His pro-Israel rhetoric matches that of much of the Republican Party — until it doesn’t. While he slams the Democrats over Israel and speaks proudly of his daughter’s service in the IDF, Boteach pivots to a discussion of the Arab American vote in Patterson, which he believes will go to him by as much as 40% on November 6.
“Our polls show that in the Arab American community we have 40% support. There are three reasons for that: First, I am one of the foremost voices in this country against the brutalization of Arabs. I even suggested the US recall its ambassador to Moscow. Moscow and Beijing are blocking action on Syria.
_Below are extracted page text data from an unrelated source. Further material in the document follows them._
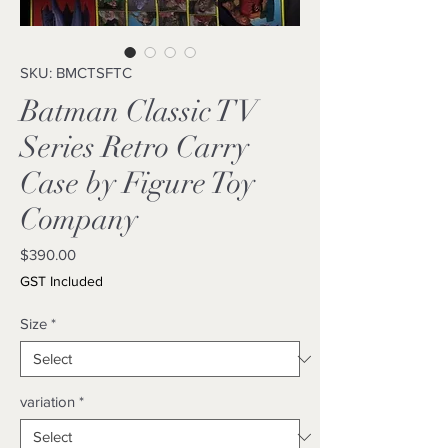
SKU: BMCTSFTC
Batman Classic TV
Series Retro Carry
Case by Figure Toy
Company
Price
$390.00
GST Included
Size
*
variation
*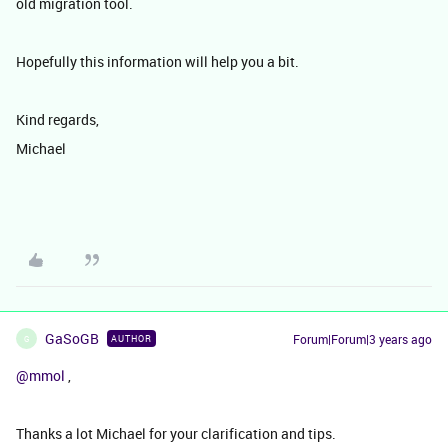
old migration tool.
Hopefully this information will help you a bit.
Kind regards,
Michael
GaSoGB
Forum|Forum|3 years ago
AUTHOR
G
@mmol
,
Thanks a lot Michael for your clarification and tips.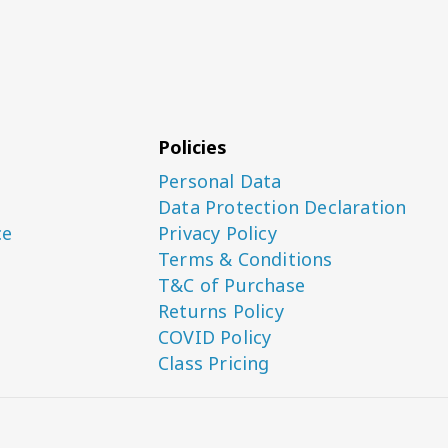
Policies
Personal Data
Data Protection Declaration
ce
Privacy Policy
Terms & Conditions
T&C of Purchase
Returns Policy
COVID Policy
Class Pricing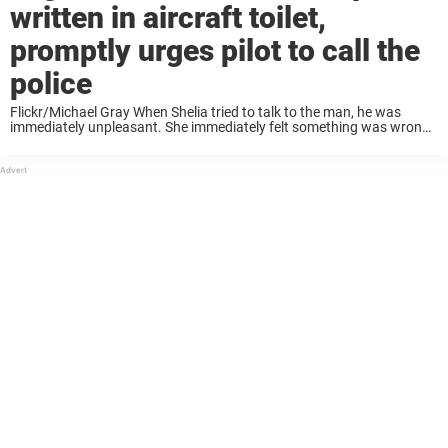
written in aircraft toilet,
promptly urges pilot to call the
police
Flickr/Michael Gray When Shelia tried to talk to the man, he was
immediately unpleasant. She immediately felt something was wrong,
and went to the airplane toilet where she left a piece of paper and a
pen. As ...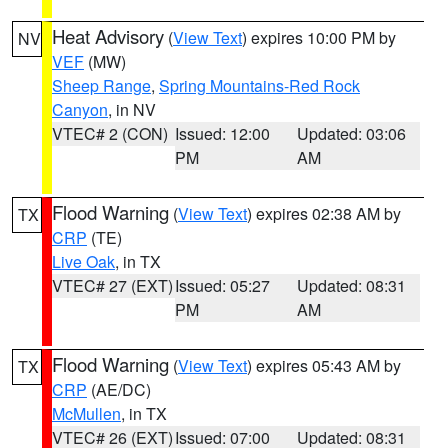
Heat Advisory
(
View Text
) expires 10:00 PM by
NV
VEF
(MW)
Sheep Range
,
Spring Mountains-Red Rock
Canyon
, in NV
VTEC# 2 (CON)
Issued: 12:00
Updated: 03:06
PM
AM
Flood Warning
(
View Text
) expires 02:38 AM by
TX
CRP
(TE)
Live Oak
, in TX
VTEC# 27 (EXT)
Issued: 05:27
Updated: 08:31
PM
AM
Flood Warning
(
View Text
) expires 05:43 AM by
TX
CRP
(AE/DC)
McMullen
, in TX
VTEC# 26 (EXT)
Issued: 07:00
Updated: 08:31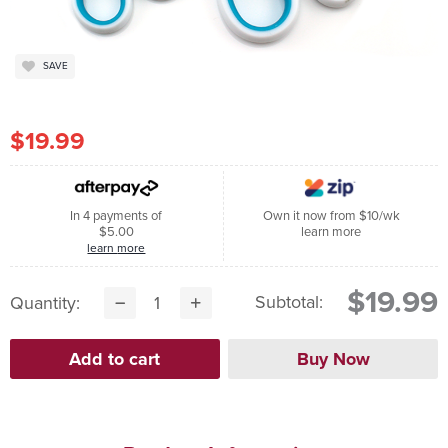
SAVE
$19.99
In 4 payments of
Own it now from $10/wk
$5.00
learn more
learn more
$19.99
Subtotal:
Quantity: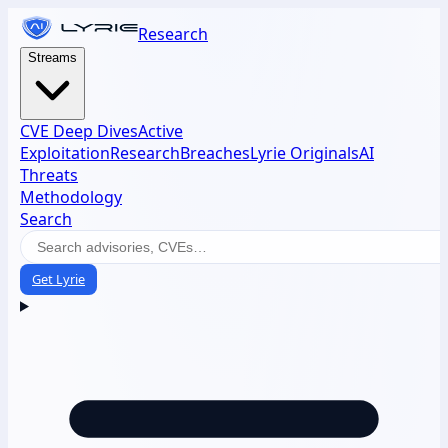
Research
Streams
CVE Deep Dives
Active
Exploitation
Research
Breaches
Lyrie Originals
AI
Threats
Methodology
Search
Get Lyrie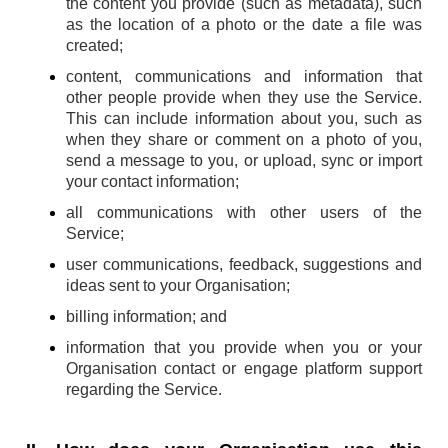
the content you provide (such as metadata), such
as the location of a photo or the date a file was
created;
content, communications and information that
other people provide when they use the Service.
This can include information about you, such as
when they share or comment on a photo of you,
send a message to you, or upload, sync or import
your contact information;
all communications with other users of the
Service;
user communications, feedback, suggestions and
ideas sent to your Organisation;
billing information; and
information that you provide when you or your
Organisation contact or engage platform support
regarding the Service.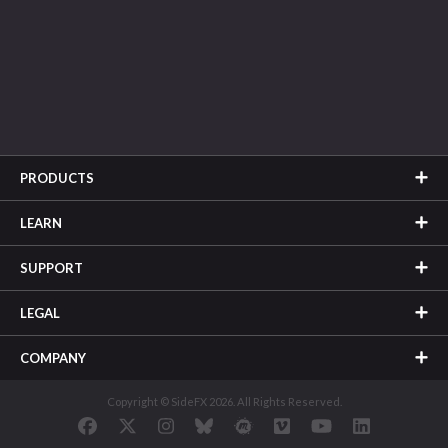
PRODUCTS
LEARN
SUPPORT
LEGAL
COMPANY
Copyright © SideFX 2026. All Rights Reserved.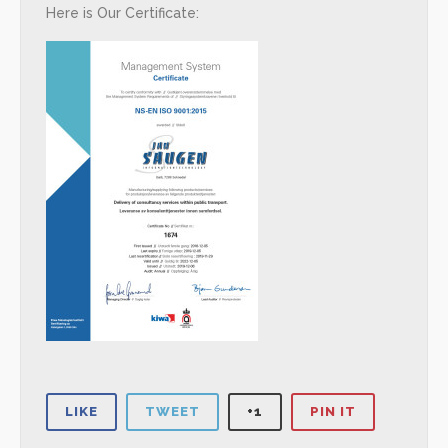
Here is Our Certificate:
LIKE
TWEET
+1
PIN IT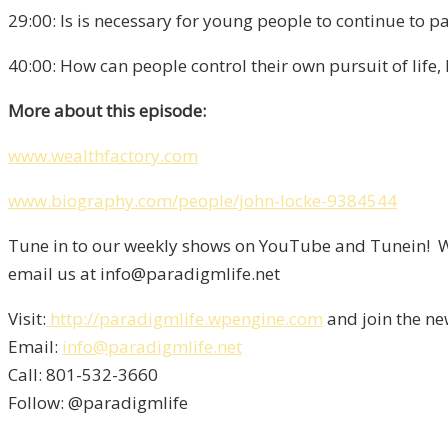
29:00: Is is necessary for young people to continue to p
40:00: How can people control their own pursuit of life,
More about this episode:
www.wealthfactory.com
www.biography.com/people/john-locke-9384544
Tune in to our weekly shows on YouTube and Tunein! We
email us at info@paradigmlife.net
Visit:
http://paradigmlife.wpengine.com
and join the ne
Email:
info@paradigmlife.net
Call: 801-532-3660
Follow: @paradigmlife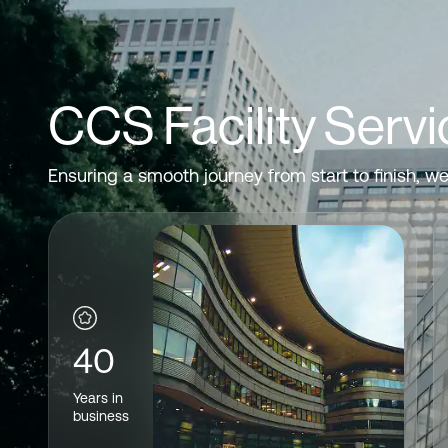
CCS Facility Servi
Ensuring a smooth journey from start to finish, w
40
Years in
business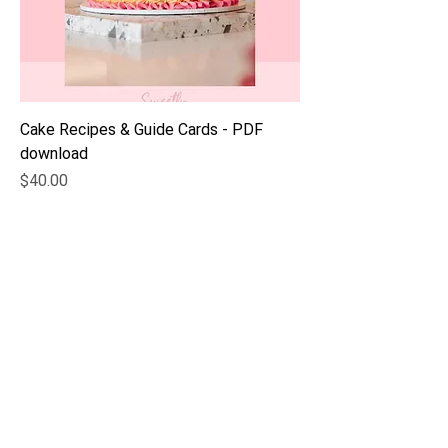
Cake Recipes & Guide Cards - PDF
download
Price
$40.00
Contact:
info@sweetlystyled.com.au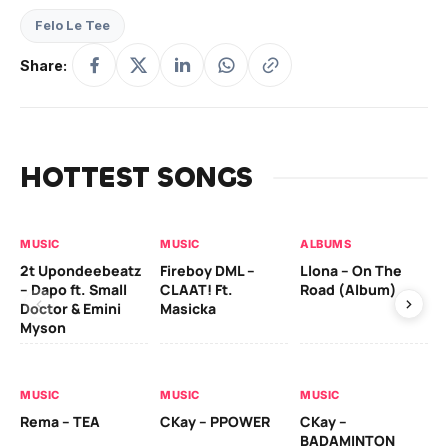
Felo Le Tee
Share:
HOTTEST SONGS
MUSIC
MUSIC
ALBUMS
MU
2t Upondeebeatz
Fireboy DML –
Llona – On The
CK
– Dapo ft. Small
CLAAT! Ft.
Road (Album)
GI
Doctor & Emini
Masicka
Ca
Myson
AL
MUSIC
MUSIC
MUSIC
Ck
Rema – TEA
CKay – PPOWER
CKay –
(A
BADAMINTON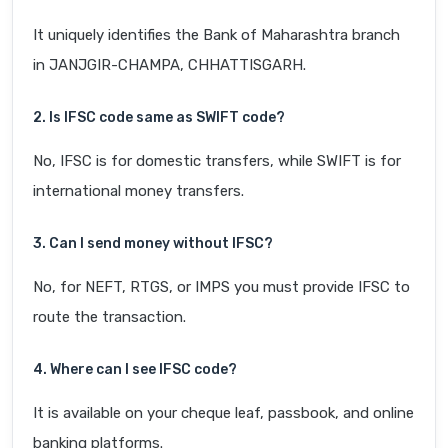
It uniquely identifies the Bank of Maharashtra branch
in JANJGIR-CHAMPA, CHHATTISGARH.
2. Is IFSC code same as SWIFT code?
No, IFSC is for domestic transfers, while SWIFT is for
international money transfers.
3. Can I send money without IFSC?
No, for NEFT, RTGS, or IMPS you must provide IFSC to
route the transaction.
4. Where can I see IFSC code?
It is available on your cheque leaf, passbook, and online
banking platforms.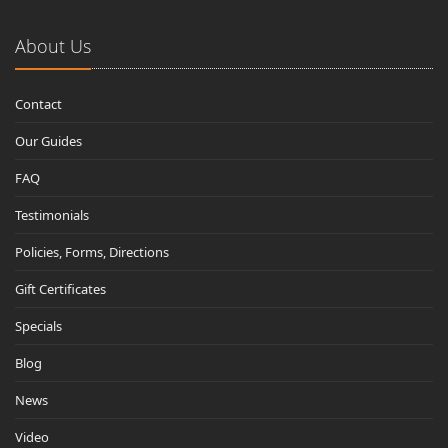
About Us
Contact
Our Guides
FAQ
Testimonials
Policies, Forms, Directions
Gift Certificates
Specials
Blog
News
Video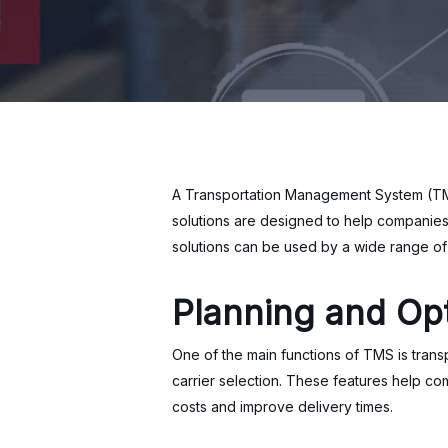
A Transportation Management System (TMS)
solutions are designed to help companies
solutions can be used by a wide range of 
Planning and Opt
One of the main functions of TMS is transp
carrier selection. These features help co
costs and improve delivery times.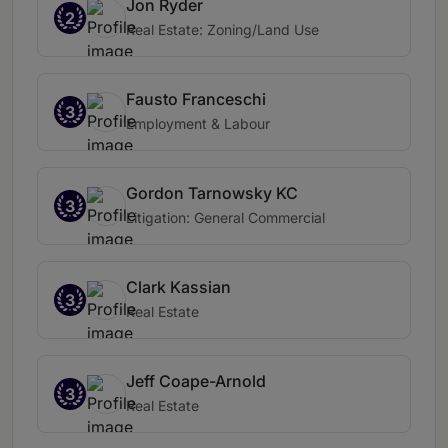
Jon Ryder
2
Real Estate: Zoning/Land Use
Fausto Franceschi
3
Employment & Labour
Gordon Tarnowsky KC
3
Litigation: General Commercial
Clark Kassian
3
Real Estate
Jeff Coape-Arnold
3
Real Estate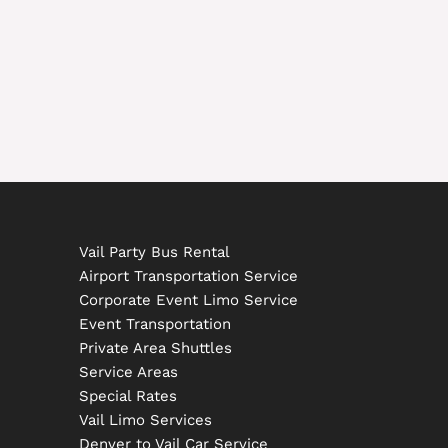
Vail Party Bus Rental
Airport Transportation Service
Corporate Event Limo Service
Event Transportation
Private Area Shuttles
Service Areas
Special Rates
Vail Limo Services
Denver to Vail Car Service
We should show we care about Arab lives.”
He supports some form of intervention in Syria’s civil war — “without boots on the ground” — and was “the guy who fought against [ousted Libyan dictator Muammar] Gaddafi [buying a house] in my neighborhood.
“No. 2: I meet the Arab community constantly, and I say to them, ‘Look, we’re not going to agree about Israel, but we can agree about everything else — jobs, the economy.’ The Arabs here are very hard working. They’re small-business owners. They want the government to leave them alone. They don’t want to pay most of their money in tax. They don’t want to be restrained by government regulation. They’re entrepreneurs.”
And finally, “I support school vouchers. Arabs want their children to have an Islamic education in Islamic schools the way Jews want to have their children in Hebrew day schools getting a Jewish education. And it’s becoming an impossibility here in America, because we have this draconian, extreme interpretation of the separation of church and state that doesn’t even allow the secular departments of religious schools to get funding. I mean, no one’s asking the US government to fund Talmud, Rashi and Chumash. But why shouldn’t the federal government be funding geometry, American history and mathematics in parochial schools?” Federal education subsidies, he notes, come from “the parents’ money.”
He speaks a great deal about school vouchers, and believes it is a cause driving some Jews into the Republican fold.
“School vouchers are hugely important to the Jewish community. We are one of the only religions that don’t actively proselytize. We are entirely dependent on our birthrate.” So when Jewish families “want to send their kids to Jewish day schools, but can’t afford high property taxes and high tuition fees, the net result is they have fewer children. We’re seeing this even in the Orthodox community, which normally has a high birth rate.”